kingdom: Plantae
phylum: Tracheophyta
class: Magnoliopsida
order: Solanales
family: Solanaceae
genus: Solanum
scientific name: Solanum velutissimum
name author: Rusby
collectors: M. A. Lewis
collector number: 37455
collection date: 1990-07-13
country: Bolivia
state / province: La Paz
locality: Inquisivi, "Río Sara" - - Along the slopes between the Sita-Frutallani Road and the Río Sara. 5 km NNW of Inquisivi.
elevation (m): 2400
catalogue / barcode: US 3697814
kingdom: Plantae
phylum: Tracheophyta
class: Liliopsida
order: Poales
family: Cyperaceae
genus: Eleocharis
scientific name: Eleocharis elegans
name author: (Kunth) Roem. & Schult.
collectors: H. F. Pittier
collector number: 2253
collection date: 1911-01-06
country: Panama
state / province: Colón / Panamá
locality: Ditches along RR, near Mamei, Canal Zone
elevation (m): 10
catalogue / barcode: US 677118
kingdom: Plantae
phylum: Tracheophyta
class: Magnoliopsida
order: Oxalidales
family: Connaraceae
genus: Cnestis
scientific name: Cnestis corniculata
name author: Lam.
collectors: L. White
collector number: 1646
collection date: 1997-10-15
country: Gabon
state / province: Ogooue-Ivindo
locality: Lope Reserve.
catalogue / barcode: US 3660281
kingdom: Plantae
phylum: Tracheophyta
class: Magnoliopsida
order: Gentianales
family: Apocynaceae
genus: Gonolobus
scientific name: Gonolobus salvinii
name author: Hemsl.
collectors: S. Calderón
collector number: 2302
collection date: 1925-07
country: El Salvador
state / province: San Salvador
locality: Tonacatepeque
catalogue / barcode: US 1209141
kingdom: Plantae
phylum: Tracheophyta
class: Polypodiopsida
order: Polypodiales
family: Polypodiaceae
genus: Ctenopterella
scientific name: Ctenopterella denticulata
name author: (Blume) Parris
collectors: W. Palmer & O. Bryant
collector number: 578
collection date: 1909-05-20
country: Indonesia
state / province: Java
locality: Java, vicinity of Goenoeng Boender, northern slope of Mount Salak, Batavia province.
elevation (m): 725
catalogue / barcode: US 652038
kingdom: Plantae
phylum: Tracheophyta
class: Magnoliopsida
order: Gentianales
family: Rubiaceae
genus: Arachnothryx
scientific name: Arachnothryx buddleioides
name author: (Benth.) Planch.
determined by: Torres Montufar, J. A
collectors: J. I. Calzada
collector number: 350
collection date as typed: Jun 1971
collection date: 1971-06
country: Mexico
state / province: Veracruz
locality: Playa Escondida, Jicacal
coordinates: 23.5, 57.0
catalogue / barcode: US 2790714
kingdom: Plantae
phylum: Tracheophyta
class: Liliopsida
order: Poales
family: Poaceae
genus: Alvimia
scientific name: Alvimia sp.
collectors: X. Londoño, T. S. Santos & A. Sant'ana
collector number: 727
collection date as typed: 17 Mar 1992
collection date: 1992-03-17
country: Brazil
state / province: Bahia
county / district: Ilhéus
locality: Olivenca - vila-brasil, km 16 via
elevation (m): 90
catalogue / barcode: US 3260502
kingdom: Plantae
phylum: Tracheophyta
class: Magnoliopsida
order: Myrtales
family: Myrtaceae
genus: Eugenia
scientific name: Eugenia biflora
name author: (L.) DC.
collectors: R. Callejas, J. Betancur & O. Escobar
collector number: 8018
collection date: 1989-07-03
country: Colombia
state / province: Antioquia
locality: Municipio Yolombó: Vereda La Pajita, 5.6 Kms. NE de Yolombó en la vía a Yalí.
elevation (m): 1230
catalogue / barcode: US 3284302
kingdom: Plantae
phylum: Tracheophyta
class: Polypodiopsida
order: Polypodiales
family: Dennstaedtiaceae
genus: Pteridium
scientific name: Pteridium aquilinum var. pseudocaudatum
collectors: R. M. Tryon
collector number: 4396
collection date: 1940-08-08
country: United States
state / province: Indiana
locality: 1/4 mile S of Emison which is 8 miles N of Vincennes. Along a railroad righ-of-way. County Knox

WHAT THE TASK REQUIRES – Print the lines that start with the line containing "catalogue / barcode: US 677118" and end with the line containing "collection date: 1925-07", reproducing each one without any change.

ANSWER TO THE EXERCISE –
catalogue / barcode: US 677118
kingdom: Plantae
phylum: Tracheophyta
class: Magnoliopsida
order: Oxalidales
family: Connaraceae
genus: Cnestis
scientific name: Cnestis corniculata
name author: Lam.
collectors: L. White
collector number: 1646
collection date: 1997-10-15
country: Gabon
state / province: Ogooue-Ivindo
locality: Lope Reserve.
catalogue / barcode: US 3660281
kingdom: Plantae
phylum: Tracheophyta
class: Magnoliopsida
order: Gentianales
family: Apocynaceae
genus: Gonolobus
scientific name: Gonolobus salvinii
name author: Hemsl.
collectors: S. Calderón
collector number: 2302
collection date: 1925-07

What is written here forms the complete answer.